The freezing process is somewhat detrimental to sperm, and it is very unlikely for sperm to come out of a thaw as motile as they were going into the freeze (Cochran et al., 1985). Much work needs to be done in the area of semen cryopreservation for exotic animals. To date, sperm from at least 200 different species has been frozen, but very little of it has actually been thawed and tested (Seager, 1981). The ultimate test is production of offspring. From semen that has been tested, cryobiologists have found that sperm from each species needs to be extended and frozen under slightly different conditions to produce the optimal results.

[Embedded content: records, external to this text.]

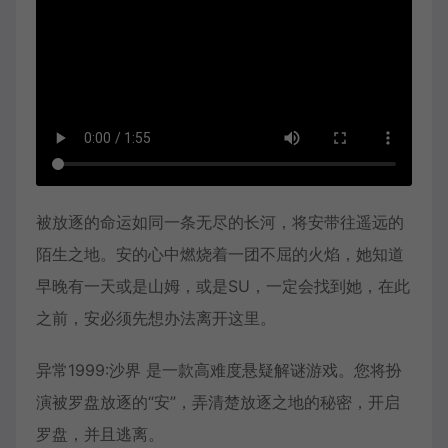
被放逐的命运如同一条无尽的长河，将安带往遥远的
陌生之地。安的心中燃烧着一团不屈的火焰，她知道
早晚有一天或是山姆，或是SU，一定会找到她，在此
之前，安必须先想办法离开这里。
异常1999:沙界 是一款高难度悬疑解谜游戏。您将扮
演被罗盘放逐的“安”，弄清楚放逐之地的秘密，开启
罗盘，并且逃离。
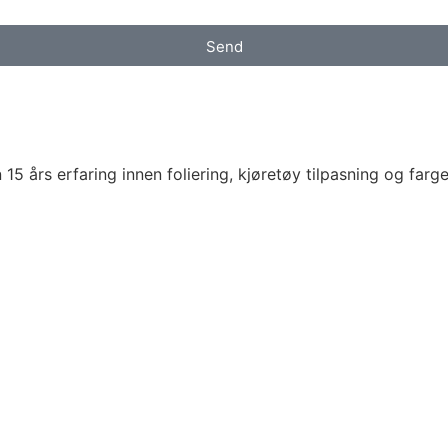
Send
 års erfaring innen foliering, kjøretøy tilpasning og farg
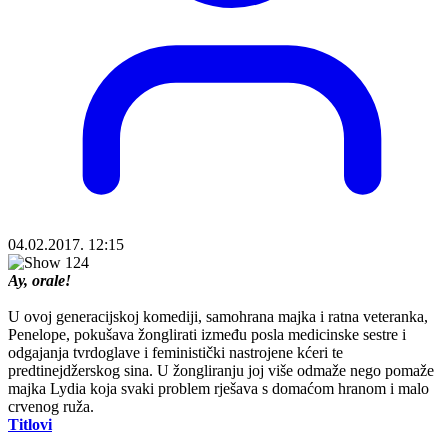
04.02.2017. 12:15
Ay, orale!
U ovoj generacijskoj komediji, samohrana majka i ratna veteranka,
Penelope, pokušava žonglirati između posla medicinske sestre i
odgajanja tvrdoglave i feministički nastrojene kćeri te
predtinejdžerskog sina. U žongliranju joj više odmaže nego pomaže
majka Lydia koja svaki problem rješava s domaćom hranom i malo
crvenog ruža.
Titlovi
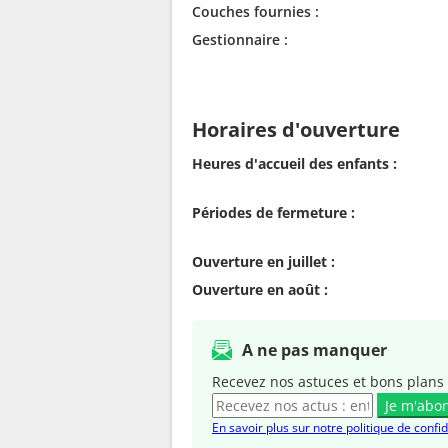
Couches fournies :
Gestionnaire :
Horaires d'ouverture
Heures d'accueil des enfants :
Périodes de fermeture :
Ouverture en juillet :
Ouverture en août :
A ne pas manquer
Recevez nos astuces et bons plans 
Je m'abo
En savoir plus sur notre politique de confid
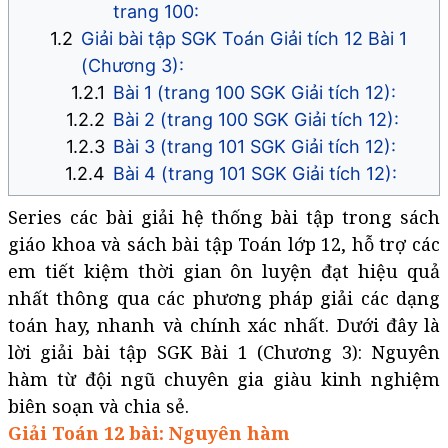
trang 100:
Giải bài tập SGK Toán Giải tích 12 Bài 1
(Chương 3):
Bài 1 (trang 100 SGK Giải tích 12):
Bài 2 (trang 100 SGK Giải tích 12):
Bài 3 (trang 101 SGK Giải tích 12):
Bài 4 (trang 101 SGK Giải tích 12):
Series các bài giải hệ thống bài tập trong sách
giáo khoa và sách bài tập Toán lớp 12, hỗ trợ các
em tiết kiệm thời gian ôn luyện đạt hiệu quả
nhất thông qua các phương pháp giải các dạng
toán hay, nhanh và chính xác nhất. Dưới đây là
lời giải bài tập SGK Bài 1 (Chương 3): Nguyên
hàm từ đội ngũ chuyên gia giàu kinh nghiệm
biên soạn và chia sẻ.
Giải Toán 12 bài: Nguyên hàm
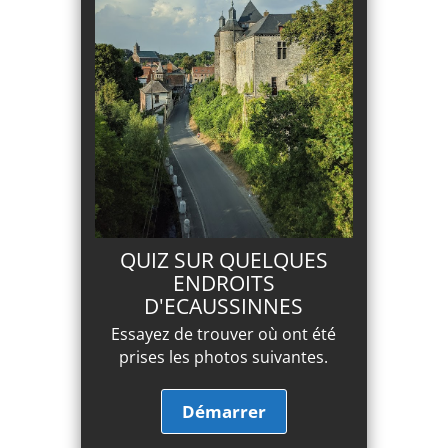
QUIZ SUR QUELQUES
ENDROITS
D'ECAUSSINNES
Essayez de trouver où ont été
prises les photos suivantes.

Extenders used to preserve the collected semen basically consist of a buffered solution that contains a cryoprotectant (e.g., glycerol), antibiotics, and either egg yolk or milk. Many variations have been tried in the basic recipe for semen extender. The agricultural industry has found that the optimal extender for a given species seems to be very species-specific and that is turning out to be true with wild animals also. Perhaps some clues for semen preservation can be found in the natural world from studying certain female reptiles who have the potential for keeping sperm viable within their bodies for up to 6 years after mating (Cherfas, 1984).
Other problems with artificial insemination include difficulty in predicting the optimal time for inseminating the female and the fact that artificial insemination cannot occur as frequently as a female would have been inseminated naturally for the duration of her estrous cycle.
On the positive side, artificial insemination can be a great boon toward improving the genetic diversity of a captive population of animals. As with embryo transfer, the risk and expense of transporting semen is far less than that of transporting a male animal for breeding purposes. Artificial insemination could also be used to overcome quarantine restrictions and the risks of disease. Often, the strict agricultural legislation has made transport of zoo animals more difficult and costly than is perhaps necessary.
Since preservation of genetic material from a species is one of the keys to ensuring diversity, the development of reproductive technology for exotic species, such as cryopreservation of gametes, embryo transfer, and artificial insemination, should be emphasized and supported. Ex situ animal conservation programs that are dependent upon the long-term preservation of genetic variation should apply this technology as it becomes available because of the increasing realization that captive breeding programs are essential to prevent many species from becoming extinct. Loss of genetic diversity could also limit the potential of a population to adapt to new environments when reintroduced to the wild.
A large amount of basic research is urgently needed before application of new technology will be routine for maintaining captive populations. It is hoped that the urgency will be recognized by many more scientists worldwide than at present, and that ex situ conservation programs will become the nuclei of genetic material for dwindling populations of wild animals. Extinction for some may be softened by the frozen zoo concept, which may turn out to be the single most important reproductive technology developed for exotic animals during this decade. Its effects will reach centuries into the future for many species.